INC-198725 · Issue 707484
Elasticsearch will split queries to avoid URL length limits
Resolved in Pega Version 8.7.2
Elastic Search Functionality was not working and showed the status as Offline. Investigation showed that when an external Elasticsearch setup had an index prefix length = 200 and a large number of dedicated indexes, the error "too_long_frame_exception, reason: An HTTP line is larger than 4096 bytes" was generated. In this case, the system was working with approximately 87 dedicated indexes and the name for each of them was sent over the URL, resulting in this error message.
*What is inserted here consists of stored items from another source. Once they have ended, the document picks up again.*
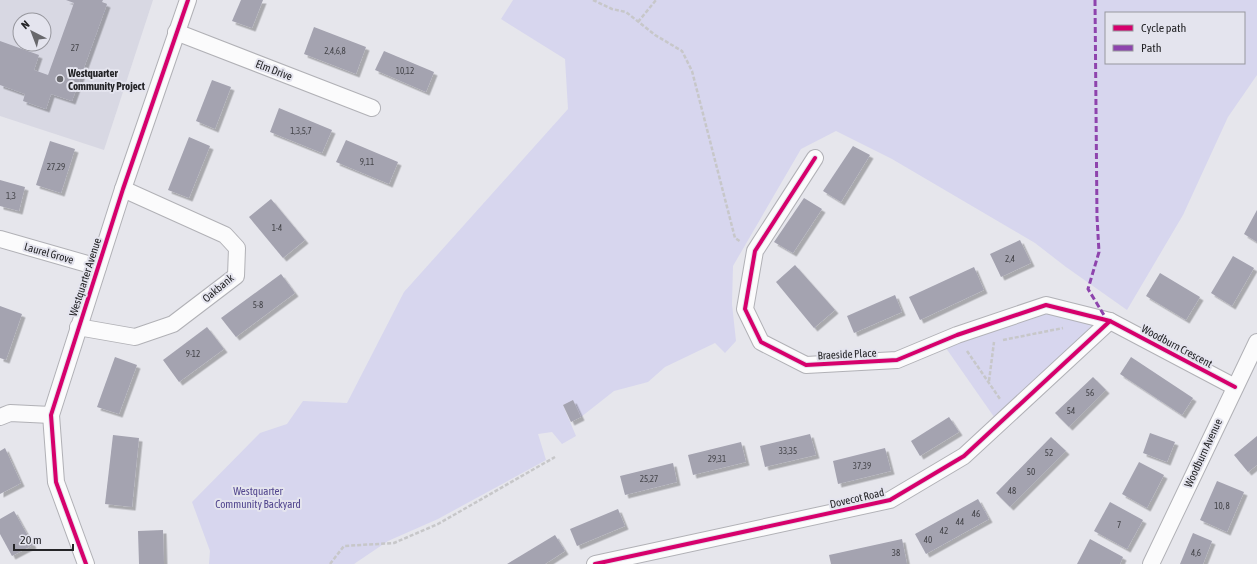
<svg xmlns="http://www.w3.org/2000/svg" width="1257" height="564" font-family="'Asap Condensed',sans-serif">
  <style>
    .built { fill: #d8d8e3; fill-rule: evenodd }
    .green { fill: #d7d6ee; fill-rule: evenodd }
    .building { fill: #a4a3b0; filter: url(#shadow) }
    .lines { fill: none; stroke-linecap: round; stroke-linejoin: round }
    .minor-casing { stroke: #b1b1b6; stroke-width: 18 }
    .path { stroke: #c7c7c9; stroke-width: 2.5; stroke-dasharray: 4 2; stroke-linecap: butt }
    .minor { stroke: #fbfbfc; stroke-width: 16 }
    .quiet { stroke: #8e44ad; stroke-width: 3; stroke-dasharray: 6 3; stroke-linecap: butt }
    .cycleway-casing { stroke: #e4e4ee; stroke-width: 6 }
    .cycleway { stroke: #d6006c; stroke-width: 4 }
    .poi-dot { fill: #68686c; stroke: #e4e4ee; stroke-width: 1.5 }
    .labels { text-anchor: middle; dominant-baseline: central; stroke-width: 4; stroke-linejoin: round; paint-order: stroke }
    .number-label { font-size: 9px; fill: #444449 }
    .street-label { font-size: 11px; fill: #242427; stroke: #e4e4ee }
    .poi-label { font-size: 11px; font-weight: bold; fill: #242427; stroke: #e4e4ee; text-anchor: start }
    .park-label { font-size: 11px; fill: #52468e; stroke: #e4e4ee }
  </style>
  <defs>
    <filter id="shadow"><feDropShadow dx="3.5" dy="3.5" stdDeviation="0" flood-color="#0004"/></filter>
  </defs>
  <rect width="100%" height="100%" fill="#e6e6ec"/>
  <path class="built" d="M0,0H153L104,150L0,116ZM20,20H44V44H20Z"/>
  <g class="green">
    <path d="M513,0H1257V75L1228,117L1183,215L1127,310L1066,267L1035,243L892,159L836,131L801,149L733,266L732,304L736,341L725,353L715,343L665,367L648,382L614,391L581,417L573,401L563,405L576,436L562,444L552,432L538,434L546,460L438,519L388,541L354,564H209L210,551L192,502L260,433L287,424L303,401L347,403L404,292L568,109L565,59L501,19ZM1106,13H1244V63H1106Z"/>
    <polygon points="1046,305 1110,321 999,424 941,341"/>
  </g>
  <g class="building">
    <polygon points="66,0 103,0 102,2 107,4 72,101 51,94 46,109 23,101 25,94 0,85 0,41 39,55 34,70 48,75 74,3"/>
    <polygon points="241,0 263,0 252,28 232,21"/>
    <polygon points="314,27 366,47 356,74 304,54"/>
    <polygon points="384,51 434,72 426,92 375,70"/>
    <polygon points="212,80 231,87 215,129 196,121"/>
    <polygon points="279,108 332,130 322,153 270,132"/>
    <polygon points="189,137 210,146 189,198 168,190"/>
    <polygon points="346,140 398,162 389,184 336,162"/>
    <polygon points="50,141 75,149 61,193 36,185"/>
    <polygon points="853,146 870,155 841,202 823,191"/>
    <polygon points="0,180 25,187 19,211 0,206"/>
    <polygon points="804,198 822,209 793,253 774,242"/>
    <polygon points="271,199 305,240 283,258 249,217"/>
    <polygon points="1257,210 1257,242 1244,234"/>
    <polygon points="1020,240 1031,263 1001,277 990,254"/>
    <polygon points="1233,256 1254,268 1232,306 1211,293"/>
    <polygon points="795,265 835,310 814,328 776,282"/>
    <polygon points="974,267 984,290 920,320 909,297"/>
    <polygon points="1160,273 1200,297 1186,320 1146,296"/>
    <polygon points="281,274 295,293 236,337 221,318"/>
    <polygon points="895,295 902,312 854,333 847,316"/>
    <polygon points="0,306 22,314 6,360 0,358"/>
    <polygon points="207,327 224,349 179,382 163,360"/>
    <polygon points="115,357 137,365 119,414 97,407"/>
    <polygon points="1131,357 1193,398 1182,415 1120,374"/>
    <polygon points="1093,377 1106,390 1069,427 1055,413"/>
    <polygon points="573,400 581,417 571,422 563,405"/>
    <polygon points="949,417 959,432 920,456 911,441"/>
    <polygon points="1150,433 1175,442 1167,462 1143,453"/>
    <polygon points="810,434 816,455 765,467 760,446"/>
    <polygon points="113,435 139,438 132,507 105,504"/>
    <polygon points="1257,436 1257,465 1248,472 1234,455"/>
    <polygon points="1051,437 1066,451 1010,507 996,493"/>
    <polygon points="741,442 746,462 693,475 688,455"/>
    <polygon points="5,448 21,483 0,494 0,451"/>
    <polygon points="885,448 891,471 838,484 833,461"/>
    <polygon points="1139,462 1164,475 1147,508 1122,494"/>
    <polygon points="673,463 677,482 625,495 620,476"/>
    <polygon points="1217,481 1244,492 1227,532 1200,520"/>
    <polygon points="978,499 989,519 926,554 915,534"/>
    <polygon points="1110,502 1143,520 1127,549 1094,531"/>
    <polygon points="618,509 625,526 577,546 570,529"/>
    <polygon points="14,511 33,545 12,556 0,534 0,519"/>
    <polygon points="163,530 164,564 139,564 138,531"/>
    <polygon points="1193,533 1212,541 1203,564 1180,564"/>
    <polygon points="555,535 565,551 545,564 507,564"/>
    <polygon points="902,539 907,564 831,564 829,555"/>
    <polygon points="1090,539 1123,557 1120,564 1077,564"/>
  </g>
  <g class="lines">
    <defs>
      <g id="minor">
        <polyline points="176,32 372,108"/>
        <polyline points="815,158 755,251 745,309 761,342 806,365 897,360 957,335 1046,305 1110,321 1235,387"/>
        <polyline points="0,239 98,267"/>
        <polyline points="78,327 135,337 173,324 236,276 237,248 225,235 123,189"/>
        <polyline points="0,417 10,413 51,415"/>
        <polyline points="86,564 56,482 51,415 123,189 188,0"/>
        <polyline points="595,564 890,500 964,456 1110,321"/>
        <polyline points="1151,564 1257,342"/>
      </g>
    </defs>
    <use href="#minor" class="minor-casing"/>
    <g class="path">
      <polyline points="593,0 612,9 626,12 655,35 682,51 692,71 735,238 741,242"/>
      <polyline points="638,22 656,0"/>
      <polyline points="1003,340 1063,328"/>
      <polyline points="967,351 1000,399"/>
      <polyline points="989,381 994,342"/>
      <polyline points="330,564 344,546 394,543 438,524 555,457"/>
    </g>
    <use href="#minor" class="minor"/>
    <polyline class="quiet" points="1095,0 1097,217 1099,252 1088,289 1107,320"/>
    <defs>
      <g id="cycleway">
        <polyline points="815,158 755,251 745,309 761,342 806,365 897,360 957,335 1046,305 1110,321 1235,387"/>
        <polyline points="86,564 56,482 51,415 123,189 188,0"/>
        <polyline points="595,564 890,500 964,456 1110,321"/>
      </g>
    </defs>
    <use href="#cycleway" class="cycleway-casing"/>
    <use href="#cycleway" class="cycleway"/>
  </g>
  <circle class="poi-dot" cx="60" cy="79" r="4"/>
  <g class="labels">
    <g class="number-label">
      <text x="75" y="48">27</text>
      <text x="335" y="51">2,4,6,8</text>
      <text x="405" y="71">10,12</text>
      <text x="301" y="131">1,3,5,7</text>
      <text x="367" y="162">9,11</text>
      <text x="56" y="167">27,29</text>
      <text x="11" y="196">1,3</text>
      <text x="277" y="228">1-4</text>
      <text x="1010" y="259">2,4</text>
      <text x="258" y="305">5-8</text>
      <text x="193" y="354">9-12</text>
      <text x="1090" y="393">56</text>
      <text x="1071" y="411">54</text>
      <text x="788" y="451">33,35</text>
      <text x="1049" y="453">52</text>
      <text x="717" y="459">29,31</text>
      <text x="862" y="466">37,39</text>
      <text x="1031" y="472">50</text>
      <text x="649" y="479">25,27</text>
      <text x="1012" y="491">48</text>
      <text x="1222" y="506">10, 8</text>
      <text x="976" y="514">46</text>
      <text x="960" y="522">44</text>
      <text x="1119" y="525">7</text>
      <text x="944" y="531">42</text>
      <text x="928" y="540">40</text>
      <text x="896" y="553">38</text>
      <text x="1196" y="553">4,6</text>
    </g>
    <g class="street-label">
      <text transform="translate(274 70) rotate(21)">Elm Drive</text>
      <text transform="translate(49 253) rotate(16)">Laurel Grove</text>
      <text transform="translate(85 277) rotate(-72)">Westquarter Avenue</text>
      <text transform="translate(218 288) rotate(-40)">Oakbank</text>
      <text transform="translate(1177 346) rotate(28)">Woodburn Crescent</text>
      <text transform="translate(847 354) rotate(-3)">Braeside Place</text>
      <text transform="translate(1203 453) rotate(-65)">Woodburn Avenue</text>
      <text transform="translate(857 498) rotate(-13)">Dovecot Road</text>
    </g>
    <g class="poi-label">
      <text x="68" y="73">Westquarter<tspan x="68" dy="13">Community Project</tspan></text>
    </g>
    <g class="park-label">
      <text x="258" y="491">Westquarter<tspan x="258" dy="13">Community Backyard</tspan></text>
    </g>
  </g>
  <rect x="1105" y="12" width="140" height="52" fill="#e4e4ee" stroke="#97979e"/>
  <rect x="1113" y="25" width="20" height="6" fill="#d6006c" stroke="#97979e"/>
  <text x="1141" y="32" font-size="12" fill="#242427">Cycle path</text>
  <rect x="1113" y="45" width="20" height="6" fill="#8e44ad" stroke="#97979e"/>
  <text x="1141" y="52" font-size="12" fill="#242427">Path</text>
  <g transform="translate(32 32) rotate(318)"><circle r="19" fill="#e4e4ee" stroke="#97979e"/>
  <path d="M0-3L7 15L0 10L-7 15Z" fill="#68686c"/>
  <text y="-6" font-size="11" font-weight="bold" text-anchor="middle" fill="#242427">N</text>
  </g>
  <path d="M14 544v6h59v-6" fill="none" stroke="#242427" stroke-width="2"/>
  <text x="20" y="544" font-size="12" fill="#242427" stroke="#e4e4ee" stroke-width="3" paint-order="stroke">20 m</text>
</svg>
This has been resolved by updating the system to split queries so as to not exceed the HTTP line limit in Elasticsearch.
INC-201625 · Issue 698654
Updated variable handling for filter logic to avoid reuse
Resolved in Pega Version 8.7.2
When adding the property "ItemStatus" as a filter for a report, the validation message: "This property does not exist or has no column mapping" appeared. This was traced to an empty caption for a class join property used in the filter due to RRFilters_Logic reusing the strFieldName variable, and has been resolved by updating the variable handling to use a unique name, strPropName.
INC-202480 · Issue 711699
Resolved report filter section freeze
Resolved in Pega Version 8.7.2
When opening a report with a count column, changing the order of one of the report columns resulted in the report freezing and requiring the report to be closed and re-run. This was traced to a double filter popup appearing that did not close after the column sorting, which happened if the report definition was configured as a summary with an aggregated column such as "Count” combined with a "Do not display group headings" setting on the Report Viewer tab. To resolve this, a new step has been added in the Activity pzPopulateSortOrder to call the pzCancelFilterLogicChanges activity.
INC-209399 · Issue 708571
Handling added for indexing items exceeding Kibana max size
Resolved in Pega Version 8.7.2
Indexing cases was generating errors from Kibana indicating "Failed to index document: java.lang.IllegalArgumentException: Document contains at least one immense term in field="_m_MailBody" (whose UTF8 encoding is longer than the max length 32766), all of which were skipped." To resolve this, if an embedded property exceeds the max length defined by Kibana, it will be truncated at 32k bytes in order to allow indexing to proceed.
INC-211184 · Issue 708499
Removed ORDER BY clause duplication when using MSSQL
Resolved in Pega Version 8.7.2
After updating from Pega 8.4 to Pega 8.7, executing the query for the report definition generated the error "SQLServerException: Incorrect syntax near the keyword 'ORDER'." Investigation showed the ORDER BY clause was added to the Native SQL query from the standard dataflow background task and from the native SQL API as well when using an MSSQL database. This has been resolved by adding changes to restrict the order by clause if the SQL query has order by clause already for MSSQL.